Since $p > 0.05$, we cannot reject the hypothesis that the series has a unit root in any of these cases.

Regression when a time series has a unit root

When we use multiple time series in a regression model (whether as dependent or as independent variables), we must test for the presence of unit roots.

If none of the series involved have unit roots, we can proceed as usual, and our regression analysis will be valid.

If some of the series have unit roots and some do not, the error term in the regression will not be covariance stationary, causing a violation of at least one of the following regression assumptions: that the expected value of the error term is 0, that the error term is homoskedastic, or that the error term is not autocorrelated. Then the regression coefficients and standard errors will be inconsistent, and may falsely appear to be significant.

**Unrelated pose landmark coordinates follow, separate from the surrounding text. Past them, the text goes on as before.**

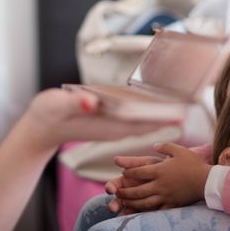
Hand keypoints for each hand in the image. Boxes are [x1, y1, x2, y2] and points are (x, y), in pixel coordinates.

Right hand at [24, 89, 169, 150]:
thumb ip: (74, 103)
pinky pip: (132, 119)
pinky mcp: (107, 122)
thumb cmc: (48, 114)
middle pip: (145, 124)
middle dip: (165, 117)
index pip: (138, 123)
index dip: (159, 119)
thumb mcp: (57, 105)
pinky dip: (146, 113)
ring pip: (141, 122)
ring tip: (178, 108)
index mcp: (104, 125)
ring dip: (159, 116)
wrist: (41, 127)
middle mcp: (112, 128)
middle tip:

We should not use linear regression in this case.

If all series have unit roots, we need to check for cointegration - that is, whether the error term in the regression is stationary. We'll discuss cointegration below, but for now let's go over the implications. If the time series are not cointegrated, we have the same problems as before with nonstationary error terms. If they are cointegrated, however, the regression coefficients and standard errors will be consistent, and we can use ordinary least-squares regression. However, there also exist finer models for cointegrated time series.

Cointegration

Two or more time series are cointegrated if the error term in the regression is stationary. Intuitively, this means that they do not diverge arbitrarily. In practice, this often means that there is a relationship between the series that causes them to move in tandem. We can test for cointegration by checking if the error term has a unit root, or just use the test implemented in statsmodels.


In [405]:
# Compute the p-value for the cointegration of the two series
print 'p-values of cointegration statistic on total revenue data:'
print 'MCD and MSFT:', coint(x0, x1)[1]
print 'MCD and KO:', coint(x0, x2)[1]
print 'MSFT and KO:', coint(x1, x2)[1]


p-values of cointegration statistic on total revenue data:
MCD and MSFT: 0.105977174014
MCD and KO: 0.0151732358446
MSFT and KO: 0.15076649237

From the statistics, we can see that MCD and KO are cointegrated, while the other two pairs are not. Therefore, it would be valid to run a linear regression on MCD and KO only. This supports our claim that cointegrated series have an underlying economic relationship, since many of the same factors affect McDonald's and The Coca-Cola Company revenues, but not Microsoft's.